The creature Oracion saw before her was a Blender.
And though the Blender seemed to sense or smell Oracion’s existence at least to a certain degree, it did not seem to realize her godmothers, who now were hanging back in trepidation. For though Oracion was still invisible (and she had checked, glancing down at her feet, which still weighted the grass) the creature seemed to get more and more irate, even in proportion to the degree to which she pitied him. Oracion had slowly been getting closer even as he spat at her, shaking his head violently back and forth, leaves and debris spewing out of his mouth in every direction, in an angry shower of fury.
Then, to her right, there was a movement where the gentler, antlered, pacing animal had been. Suddenly Oracion feared that the Noble-Beast-like creature that had followed her had actually been tracking her purposely, for he emerged out of the woods not as a beast at all, but as a man.
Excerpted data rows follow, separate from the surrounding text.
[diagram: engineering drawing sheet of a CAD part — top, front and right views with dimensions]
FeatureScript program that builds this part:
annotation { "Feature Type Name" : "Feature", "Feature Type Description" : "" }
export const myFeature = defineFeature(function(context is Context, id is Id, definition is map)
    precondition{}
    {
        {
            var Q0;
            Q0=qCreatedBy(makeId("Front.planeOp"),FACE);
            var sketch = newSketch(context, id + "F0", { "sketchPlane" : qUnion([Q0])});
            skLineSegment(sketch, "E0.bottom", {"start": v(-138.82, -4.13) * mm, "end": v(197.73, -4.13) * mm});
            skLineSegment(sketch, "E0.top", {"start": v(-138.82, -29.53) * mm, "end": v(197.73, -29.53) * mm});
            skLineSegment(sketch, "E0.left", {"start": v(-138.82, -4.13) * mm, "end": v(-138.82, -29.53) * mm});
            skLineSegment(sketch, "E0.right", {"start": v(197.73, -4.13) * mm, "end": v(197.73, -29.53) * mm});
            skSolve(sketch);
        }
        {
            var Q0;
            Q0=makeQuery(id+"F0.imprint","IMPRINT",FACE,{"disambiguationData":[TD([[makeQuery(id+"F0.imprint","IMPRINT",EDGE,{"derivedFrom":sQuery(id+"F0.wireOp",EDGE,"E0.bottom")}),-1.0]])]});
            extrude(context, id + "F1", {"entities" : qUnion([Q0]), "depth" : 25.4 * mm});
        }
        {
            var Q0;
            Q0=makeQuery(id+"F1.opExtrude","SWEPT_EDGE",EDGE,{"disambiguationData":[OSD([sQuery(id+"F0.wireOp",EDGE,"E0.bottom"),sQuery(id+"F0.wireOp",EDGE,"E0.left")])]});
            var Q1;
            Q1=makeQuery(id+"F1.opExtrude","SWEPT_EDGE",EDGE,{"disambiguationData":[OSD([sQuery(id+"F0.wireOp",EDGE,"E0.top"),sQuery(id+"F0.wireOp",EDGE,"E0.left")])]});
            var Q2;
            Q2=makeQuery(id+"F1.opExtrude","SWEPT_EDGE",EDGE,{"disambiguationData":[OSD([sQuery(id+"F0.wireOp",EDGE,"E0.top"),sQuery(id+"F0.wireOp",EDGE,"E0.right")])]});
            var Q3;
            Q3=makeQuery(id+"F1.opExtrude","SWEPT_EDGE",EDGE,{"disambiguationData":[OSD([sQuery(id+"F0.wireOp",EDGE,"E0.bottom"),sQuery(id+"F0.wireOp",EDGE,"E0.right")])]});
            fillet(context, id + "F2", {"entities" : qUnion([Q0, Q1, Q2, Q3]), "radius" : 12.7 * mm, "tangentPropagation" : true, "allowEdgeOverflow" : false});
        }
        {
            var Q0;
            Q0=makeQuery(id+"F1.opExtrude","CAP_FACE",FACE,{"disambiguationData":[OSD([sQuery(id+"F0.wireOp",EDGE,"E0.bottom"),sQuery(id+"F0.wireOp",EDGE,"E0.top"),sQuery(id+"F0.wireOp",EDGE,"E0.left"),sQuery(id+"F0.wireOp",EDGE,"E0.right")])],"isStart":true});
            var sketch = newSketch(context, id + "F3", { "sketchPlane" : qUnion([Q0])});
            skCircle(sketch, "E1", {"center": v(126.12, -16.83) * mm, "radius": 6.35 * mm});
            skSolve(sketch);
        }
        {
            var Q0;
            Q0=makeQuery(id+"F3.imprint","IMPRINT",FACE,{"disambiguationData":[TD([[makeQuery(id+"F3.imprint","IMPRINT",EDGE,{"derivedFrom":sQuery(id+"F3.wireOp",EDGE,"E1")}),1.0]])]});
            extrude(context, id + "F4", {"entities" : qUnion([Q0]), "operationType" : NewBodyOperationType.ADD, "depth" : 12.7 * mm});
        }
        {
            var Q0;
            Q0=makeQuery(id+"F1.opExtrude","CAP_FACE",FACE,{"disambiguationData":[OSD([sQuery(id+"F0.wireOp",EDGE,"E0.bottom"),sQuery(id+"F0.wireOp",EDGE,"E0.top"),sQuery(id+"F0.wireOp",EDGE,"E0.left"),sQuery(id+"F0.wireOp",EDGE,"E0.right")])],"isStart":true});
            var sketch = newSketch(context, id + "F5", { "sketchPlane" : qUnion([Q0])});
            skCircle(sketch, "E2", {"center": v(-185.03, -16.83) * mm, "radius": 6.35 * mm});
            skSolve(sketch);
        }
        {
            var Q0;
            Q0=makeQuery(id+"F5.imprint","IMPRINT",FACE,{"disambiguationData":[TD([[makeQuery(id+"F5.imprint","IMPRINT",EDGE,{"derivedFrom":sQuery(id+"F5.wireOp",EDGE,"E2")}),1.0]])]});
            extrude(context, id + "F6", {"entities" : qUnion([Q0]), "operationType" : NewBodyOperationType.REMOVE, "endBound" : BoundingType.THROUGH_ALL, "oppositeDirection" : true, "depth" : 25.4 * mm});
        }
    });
A very huge and strong looking man.
Oracion had never seen a dichobot so tall and formidable, even greater a force than Trock had been, with steel plated shoulders spanning an expanse wider than the velociraptor’s chest.
But this dichobot, unlike the mad, screeching dinosaur creature, could see Oracion quite clearly.
This didn’t make any sense.
No dichobot could see Oracion when she cloaked into invisibility, and though his plated visor was down, obscuring his face, he seemed to stare directly at her, one arm extended towards her in urgent supplication. He was either commanding her to stop or was indicating for her to come towards him. Could it be that one of Father’s soldiers remained, having survived the scourge? She thought about that possibility. No, that couldn’t be. Hadn’t all those that had not transformed into dichobots been executed?
But the soldier was real and saw her nonetheless, for in that moment several things happened at once.
He rushed Oracion just as flames shot from her brother’s mouth in a deadly, fiery conflagration. She noted the harsh, acidic, pungentness of burnt oranges and instantaneously disintegrated twigs in her brother, the Blender’s, ashy breath. The heat wave alone would have killed Oracion had not the large soldier-man covered her with his steel plated body. She then found herself on the ground staring up at an emblem of a lily on a chest plate, as flames radiated and reflected in the metal – red, orange, blue then white.
There was a flash of memory in her mind like the echo of a little boy’s voice.
“Why don’t you just use your wings?”
Oracion was so disoriented and shocked she felt herself suddenly shifting, beginning to jolt helplessly and violently far back into the distant past. The current scene – with its heat, trees and everything around her – disappeared, but not before she heard the angel boy’s voice, deeper and all grown up now, but still like a dulcimer chord or a chime.
“Christmas,” he said in transfixed amazement, as if that was her name now.
Then once again, they were apart. Yet in that instance Oracion realized that Father had intended them, all along, to meet.